Großen Erdbeben auf der Spur: Forschung am Grund der Kärntner Seen

23. Oktober 2017 - 12:10

Vor 670 Jahren, 1348, erschütterte ein massives Erdbeben den Raum Kärnten und Friaul. Verheerende Schäden waren die Folge. Damals stürzte ein Teil des Villacher Hausbergs Dobratsch herunter und verschloss das Gailtal, woraufhin sich die Gail zu einem See aufstaute. War dieses Erdbeben einzigartig in seiner Stärke oder kommen ähnliche Erschütterungen in mehr oder weniger regelmäßigen Abständen vor?

Forscher entnehmen im Wörthersee Sedimentkerne
Forscher entnehmen im Wörthersee Sedimentkerne

Dieser Frage geht eine Forschungsgruppe der Universität Innsbruck in den nächsten vier Jahren nach. Und sie macht es dort, wo massive Erschütterungen konserviert werden: am Grund der Seen. "Die Sedimente sind wie Jahresringe bei einem Baum", erklärte Projektleiter Jasper Moernaut im Gespräch mit der APA. Erdrutsche unter Wasser, wie sie etwa durch Erdbeben ausgelöst werden, verewigen sich dort. "Am Land unterliegt ein Erdrutsch der Erosion, oder Menschen tragen das Geröll weg und bauen Straßen. Am Seegrund gibt es das alles nicht." Und die Zusammensetzung der Erdrutsch-Sedimente unterscheidet sich deutlich von den üblichen Ablagerungen.

Aktuell entnehmen der belgische Geologe und sein Doktorand Christoph Daxer im Wörthersee an unterschiedlichen Stellen Sedimentkerne. Die letzte Eiszeit, welche die Landschaft geformt hat, hatte ihren Höhepunkt vor 20.000 Jahren. Seit etwa 18.000 Jahren, seit sich die Gletscher zurückgezogen haben, gibt es die Kärntner Seen, erklärt Moernaut. "Große Erdbeben gibt es alle 200 oder 300 Jahre. Die letzten 800 Jahre sind durch historische Quellen relativ gut dokumentiert." Aber wie oft gibt es ein Beben, das Berge einstürzen lässt? Ein Beben wie 1348?

Rückschlüsse auf Häufigkeit

In der Veldener Bucht sind die Forscher bereits fündig geworden. Hier zeigen die Ablagerungen am Seegrund einen großen Erdrutsch an. Die Vermutung liegt nahe, dass das Erdbeben von 1348 der Auslöser gewesen sein könnte. Die Auswertung der Proben wird Gewissheit bringen. Die aktuell gezogenen Proben sind noch vergleichsweise klein. Plexiglasröhren, die mit einem Gewicht beschwert in den Boden gestoßen werden, fördern etwa die oberen eineinhalb Meter Seegrund zutage. Im kommenden Sommer wird in einem nächsten Schritt rund 15 Meter tief gebohrt. Moernaut: "Vielleicht 14.000 Jahre werden wir dann im Sedimentkern haben."

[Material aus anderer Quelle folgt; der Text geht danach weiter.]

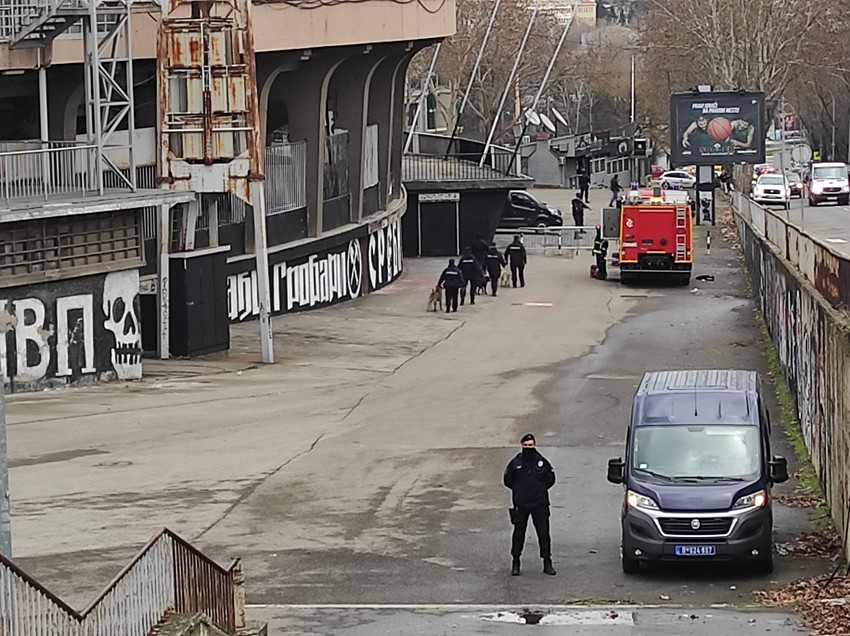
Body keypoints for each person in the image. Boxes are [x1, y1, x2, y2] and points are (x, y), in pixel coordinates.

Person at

Aus diesen Zeitabschnitten und dem Vergleich mit Proben von anderen Kärntner Seen hoffen die Geologen, Schlüsse auf die Häufigkeit von großen und sehr großen Erdbeben im Alpenraum ziehen zu können. "Die Frage ist auch, ob der Rückgang der Vergletscherung und die dadurch verringerte Stabilität die großen Erdbeben erst möglich gemacht haben", erläutert Moernaut.

Das Forschungsprojekt ist auf vier Jahre ausgelegt. Das Gesamtbudget von 400.000 Euro wird in erster Linie durch eine Förderung des Wissenschaftsfonds gespeist. Weitere Unterstützung gibt es durch die Zentralanstalt für Meteorologie und Geodynamik (ZAMG), welche den seismologischen und historischen Teil beiträgt, von Geologen der Universitäten Wien und Salzburg, sowie vom Kärntner Institut für Seenforschung.